My home was a fine oddball top-floor (third) loft-turned-apartment on Cork Street, a block-long cul-de-sac in the West Village, an easy dog walk from the Hudson River dock area. This apartment, inherited from an actor friend upon his marriage to an older and much wealthier lady two years previously, was a cocoon, an oasis of sanity in the midst of New York, a city for whom my love affair was on the serious wane.
One immense 40 x 36 room with brick walls and planked doors, plus a separate bathroom and two closets. The room was divided into three areas: a splendid kitchen with a free-standing butcher-block stainless-steel sink unit, built-in wall oven and cabinets; a sleeping area with a comfortable king-sized bed which could be screened off on two sides or not, as desired; and the main living area, sofa, easy chairs, rolltop desk, built-in bookshelves, stereo, and a working fireplace. Two small skylights, no more than two feet by two, broke up the expanse of the beamed ceiling, one over the bed, the other over the kitchen area.
The rent: $126.00. A steal at twice that.

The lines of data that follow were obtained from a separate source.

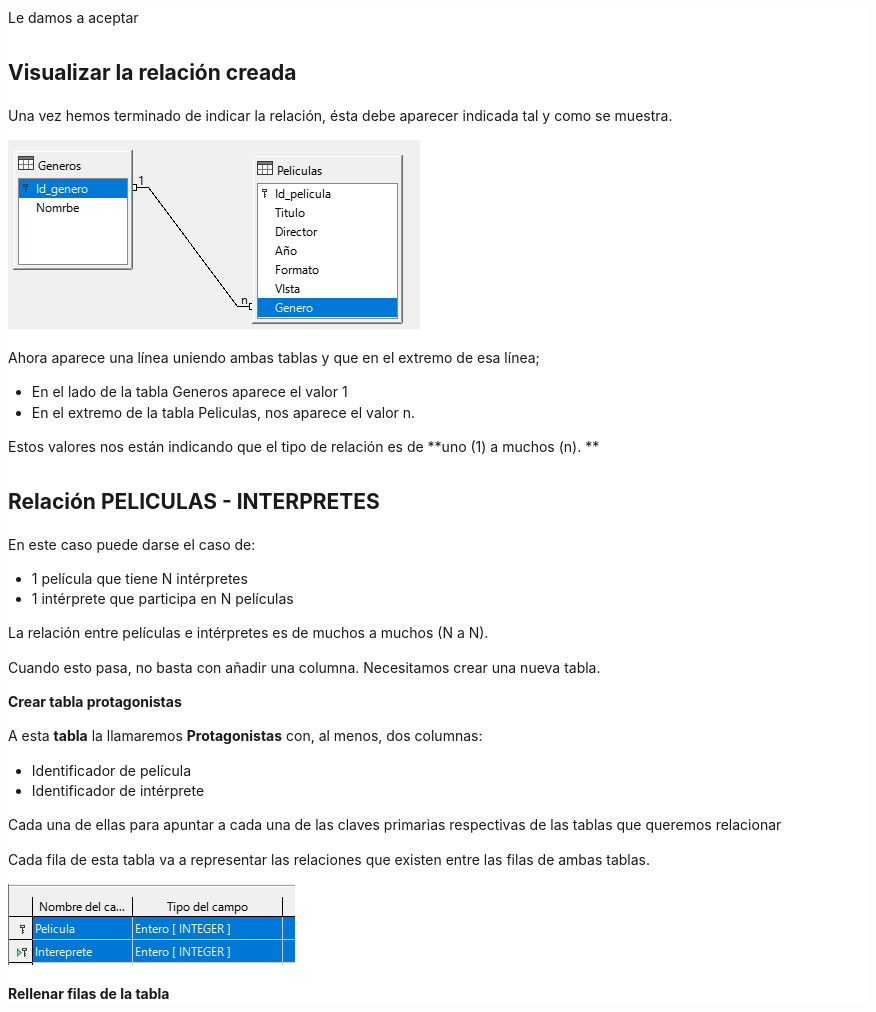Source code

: Le damos a aceptar

## Visualizar la relación creada

Una vez hemos terminado de indicar la relación, ésta debe aparecer indicada tal y como se muestra.

![](media/image52.png)

Ahora aparece una línea uniendo ambas tablas y que en el extremo de esa línea;

- En el lado de la tabla Generos aparece el valor 1
- En el extremo de la tabla Peliculas, nos aparece el valor n. 

Estos valores nos están indicando que el tipo de relación es de **uno (1) a muchos (n). **

## Relación PELICULAS - INTERPRETES

En este caso puede darse el caso de:

- 1 película que tiene N intérpretes
- 1 intérprete que participa en N películas

La relación entre películas e intérpretes es de muchos a muchos (N a N).

Cuando esto pasa, no basta con añadir una columna. Necesitamos crear una nueva tabla.

**Crear tabla protagonistas**

A esta **tabla** la llamaremos **Protagonistas** con, al menos, dos columnas:

- Identificador de película
- Identificador de intérprete
  
Cada una de ellas para apuntar a cada una de las claves primarias respectivas de las tablas que queremos relacionar

Cada fila de esta tabla va a representar las relaciones que existen entre las filas de ambas tablas. 

![](media/image53.png)

**Rellenar filas de la tabla**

On the evening of September 9, Kate and I returned to find the apartment thoroughly burglarized. The front wood door had been cut through, a hole punched out, and the lock slipped. The feelings upon being robbed I’d read about or heard from friends all applied. After the initial shock, a lockjaw rage at this invasion of privacy, more than distress at the loss of the articles in question: TV, stereo, typewriter, camera, a selection of clothes, cuff links, etc. A dirtying of my home, my place.
After the police had been called, had come and gone with such ill-concealed boredom that one almost felt like apologizing for having been robbed, Kate and I managed to squeeze a laugh out of it.

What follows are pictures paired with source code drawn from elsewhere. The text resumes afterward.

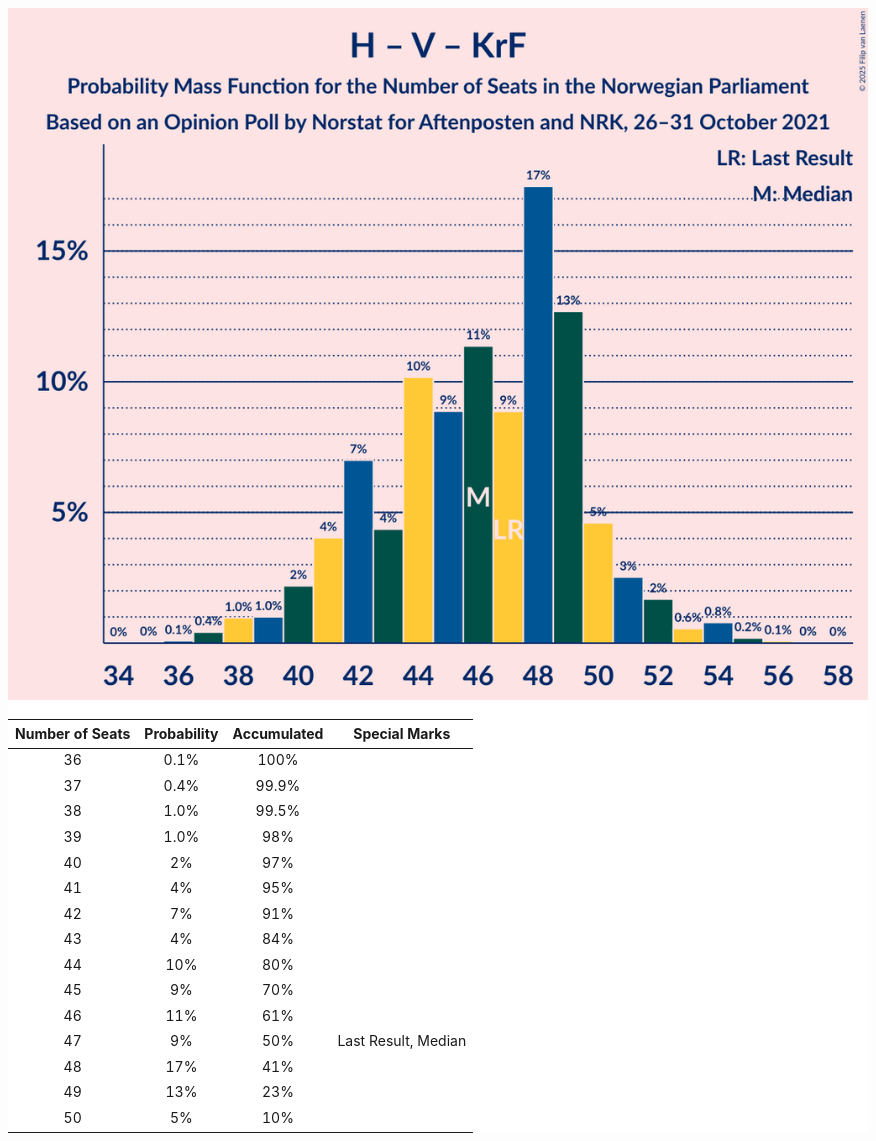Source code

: ![Graph with seats probability mass function not yet produced](2021-10-31-Norstat-coalitions-seats-pmf-h–v–krf.png "Seats Probability Mass Function")

| Number of Seats | Probability | Accumulated | Special Marks |
|:---------------:|:-----------:|:-----------:|:-------------:|
| 36 | 0.1% | 100% |  |
| 37 | 0.4% | 99.9% |  |
| 38 | 1.0% | 99.5% |  |
| 39 | 1.0% | 98% |  |
| 40 | 2% | 97% |  |
| 41 | 4% | 95% |  |
| 42 | 7% | 91% |  |
| 43 | 4% | 84% |  |
| 44 | 10% | 80% |  |
| 45 | 9% | 70% |  |
| 46 | 11% | 61% |  |
| 47 | 9% | 50% | Last Result, Median |
| 48 | 17% | 41% |  |
| 49 | 13% | 23% |  |
| 50 | 5% | 10% |  |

Pete Williams’ wife had just that day given me a large bunch of fresh dill wrapped in white paper. I had placed it, still in its wrapping, in a large glass of water on the butcher block. Kate, who would put dill on ice cream she loved it so, noticed its absence. “Hmn,” she said, “maybe we should find out what Julia Child was doing this evening.”
Although insurance covered this first robbery, the investigator notified me I was hereby dropped—that year’s policy was up in seventeen days—because the building was now a bad risk. The bakery on the ground floor had gone out of business, the aging hippie couple who made jewelry on the second floor had moved to New Mexico. The building had been sold and there was a rumor it was to be torn down. There was no one living there but me; if I were not home, a burglar could have a field day, he could hammer and saw to his heart’s content, could even throw a hand grenade at my door and there would be no one to interfere.

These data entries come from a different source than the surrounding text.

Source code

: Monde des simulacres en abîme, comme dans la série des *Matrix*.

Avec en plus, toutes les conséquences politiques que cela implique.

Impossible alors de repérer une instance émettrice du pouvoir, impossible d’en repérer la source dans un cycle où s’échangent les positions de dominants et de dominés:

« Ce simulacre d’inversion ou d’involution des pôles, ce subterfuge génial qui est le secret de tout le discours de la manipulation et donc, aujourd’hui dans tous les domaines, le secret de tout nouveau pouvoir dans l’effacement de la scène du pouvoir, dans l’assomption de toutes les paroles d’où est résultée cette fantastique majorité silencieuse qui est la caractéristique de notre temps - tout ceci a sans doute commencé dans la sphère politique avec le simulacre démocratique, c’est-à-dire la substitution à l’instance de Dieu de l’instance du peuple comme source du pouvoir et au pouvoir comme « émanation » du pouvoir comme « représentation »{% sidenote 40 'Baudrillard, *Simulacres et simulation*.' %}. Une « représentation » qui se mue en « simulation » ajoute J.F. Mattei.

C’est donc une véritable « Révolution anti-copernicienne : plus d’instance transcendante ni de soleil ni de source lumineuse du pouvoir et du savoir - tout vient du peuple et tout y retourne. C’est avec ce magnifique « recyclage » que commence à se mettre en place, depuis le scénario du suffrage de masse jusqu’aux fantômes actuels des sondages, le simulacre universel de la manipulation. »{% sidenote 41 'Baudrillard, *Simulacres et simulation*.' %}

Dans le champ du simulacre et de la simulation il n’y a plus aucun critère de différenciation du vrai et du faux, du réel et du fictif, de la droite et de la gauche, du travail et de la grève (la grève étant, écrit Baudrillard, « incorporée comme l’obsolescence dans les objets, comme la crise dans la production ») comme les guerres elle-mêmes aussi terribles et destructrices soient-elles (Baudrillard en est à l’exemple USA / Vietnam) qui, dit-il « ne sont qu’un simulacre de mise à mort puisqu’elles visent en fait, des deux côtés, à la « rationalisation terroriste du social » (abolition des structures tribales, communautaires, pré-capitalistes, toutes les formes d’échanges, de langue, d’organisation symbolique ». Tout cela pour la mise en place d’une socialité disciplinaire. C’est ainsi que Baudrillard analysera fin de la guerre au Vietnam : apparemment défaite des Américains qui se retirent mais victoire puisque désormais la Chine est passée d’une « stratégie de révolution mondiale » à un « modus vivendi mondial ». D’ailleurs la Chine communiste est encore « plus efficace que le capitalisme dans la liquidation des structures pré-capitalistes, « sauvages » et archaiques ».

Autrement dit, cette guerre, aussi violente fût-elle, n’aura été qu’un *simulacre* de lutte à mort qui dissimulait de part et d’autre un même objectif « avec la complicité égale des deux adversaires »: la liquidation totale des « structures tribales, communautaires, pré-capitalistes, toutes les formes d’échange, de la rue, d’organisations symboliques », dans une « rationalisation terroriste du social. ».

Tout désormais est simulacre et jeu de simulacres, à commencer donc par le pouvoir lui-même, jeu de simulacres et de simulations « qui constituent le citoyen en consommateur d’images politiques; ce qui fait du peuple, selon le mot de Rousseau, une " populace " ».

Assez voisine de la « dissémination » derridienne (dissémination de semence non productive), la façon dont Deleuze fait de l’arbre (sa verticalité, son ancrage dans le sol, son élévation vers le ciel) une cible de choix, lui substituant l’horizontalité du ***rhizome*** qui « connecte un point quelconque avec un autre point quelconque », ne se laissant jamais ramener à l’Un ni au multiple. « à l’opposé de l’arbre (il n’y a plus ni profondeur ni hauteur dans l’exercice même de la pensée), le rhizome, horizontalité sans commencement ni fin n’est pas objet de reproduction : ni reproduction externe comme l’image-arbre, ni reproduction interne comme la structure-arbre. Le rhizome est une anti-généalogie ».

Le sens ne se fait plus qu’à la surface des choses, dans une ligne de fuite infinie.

Kate went shopping with me for replacements and my Aunt Claire sent a check which helped make up the difference between the current price of the items in question and what I received from the insurance company.
So I was robbed. Not too bad. Except for the nasty taste left by the experience itself. The apartment was no longer Safe Harbor; it had been violated. Whenever I went out I wondered if I would come home to find the door knocked in or ripped off. The hallways were eerie and not kept clean now that the building was empty except for me. Light bulbs by the stairs were not replaced unless I replaced them.